(Data records)
*****

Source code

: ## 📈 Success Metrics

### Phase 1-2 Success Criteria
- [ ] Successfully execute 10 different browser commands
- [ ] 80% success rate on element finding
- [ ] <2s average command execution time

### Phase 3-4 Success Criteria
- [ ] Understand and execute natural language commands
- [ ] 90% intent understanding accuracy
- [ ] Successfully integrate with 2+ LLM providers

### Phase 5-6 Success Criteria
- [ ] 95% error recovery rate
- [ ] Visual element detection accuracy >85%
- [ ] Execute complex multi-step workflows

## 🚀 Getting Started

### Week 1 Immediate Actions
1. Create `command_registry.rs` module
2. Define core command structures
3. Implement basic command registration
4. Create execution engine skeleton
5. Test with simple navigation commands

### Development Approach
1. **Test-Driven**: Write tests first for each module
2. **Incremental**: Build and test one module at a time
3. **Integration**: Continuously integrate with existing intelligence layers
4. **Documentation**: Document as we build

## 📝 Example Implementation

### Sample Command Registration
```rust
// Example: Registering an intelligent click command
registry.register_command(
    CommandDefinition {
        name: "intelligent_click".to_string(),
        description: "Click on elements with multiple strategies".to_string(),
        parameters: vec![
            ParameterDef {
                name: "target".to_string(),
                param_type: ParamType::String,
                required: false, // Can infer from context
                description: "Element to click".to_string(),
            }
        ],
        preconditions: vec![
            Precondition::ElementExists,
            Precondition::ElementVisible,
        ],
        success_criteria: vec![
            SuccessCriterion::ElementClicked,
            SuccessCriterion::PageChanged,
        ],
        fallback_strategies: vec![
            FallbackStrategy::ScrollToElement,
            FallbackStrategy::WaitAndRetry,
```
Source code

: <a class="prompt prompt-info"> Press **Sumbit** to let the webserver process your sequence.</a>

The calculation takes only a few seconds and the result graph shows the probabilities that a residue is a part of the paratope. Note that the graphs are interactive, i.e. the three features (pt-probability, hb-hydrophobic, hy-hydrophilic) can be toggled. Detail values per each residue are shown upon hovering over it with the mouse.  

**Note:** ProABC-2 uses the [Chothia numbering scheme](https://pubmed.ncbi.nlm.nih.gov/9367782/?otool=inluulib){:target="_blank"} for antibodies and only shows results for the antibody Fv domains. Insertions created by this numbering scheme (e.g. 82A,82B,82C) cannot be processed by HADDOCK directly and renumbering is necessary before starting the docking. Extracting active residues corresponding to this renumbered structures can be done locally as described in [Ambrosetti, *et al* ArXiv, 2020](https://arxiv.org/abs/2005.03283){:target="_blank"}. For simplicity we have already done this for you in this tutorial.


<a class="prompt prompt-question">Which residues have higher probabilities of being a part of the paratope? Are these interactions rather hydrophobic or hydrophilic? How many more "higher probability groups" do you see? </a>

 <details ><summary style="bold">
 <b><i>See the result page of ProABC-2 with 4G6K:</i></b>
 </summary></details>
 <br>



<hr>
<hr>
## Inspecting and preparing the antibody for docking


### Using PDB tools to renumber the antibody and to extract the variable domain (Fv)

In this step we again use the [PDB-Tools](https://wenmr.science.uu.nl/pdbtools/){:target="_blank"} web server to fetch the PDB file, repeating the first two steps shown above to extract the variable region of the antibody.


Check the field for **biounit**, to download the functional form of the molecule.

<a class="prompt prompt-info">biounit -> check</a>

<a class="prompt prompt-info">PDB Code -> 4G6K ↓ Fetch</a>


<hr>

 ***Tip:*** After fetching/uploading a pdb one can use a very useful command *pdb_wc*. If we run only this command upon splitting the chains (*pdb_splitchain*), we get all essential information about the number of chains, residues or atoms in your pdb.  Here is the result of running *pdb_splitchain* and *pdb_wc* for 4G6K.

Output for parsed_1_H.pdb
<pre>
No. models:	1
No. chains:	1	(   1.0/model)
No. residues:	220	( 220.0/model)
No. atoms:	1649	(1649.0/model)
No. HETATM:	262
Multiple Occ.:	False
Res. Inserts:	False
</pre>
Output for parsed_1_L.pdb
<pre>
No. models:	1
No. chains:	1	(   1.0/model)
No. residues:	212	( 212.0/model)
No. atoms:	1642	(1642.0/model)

*****

Copy down every line of the entries containing the word "each".

1. **Test-Driven**: Write tests first for each module
The calculation takes only a few seconds and the result graph shows the probabilities that a residue is a part of the paratope. Note that the graphs are interactive, i.e. the three features (pt-probability, hb-hydrophobic, hy-hydrophilic) can be toggled. Detail values per each residue are shown upon hovering over it with the mouse.  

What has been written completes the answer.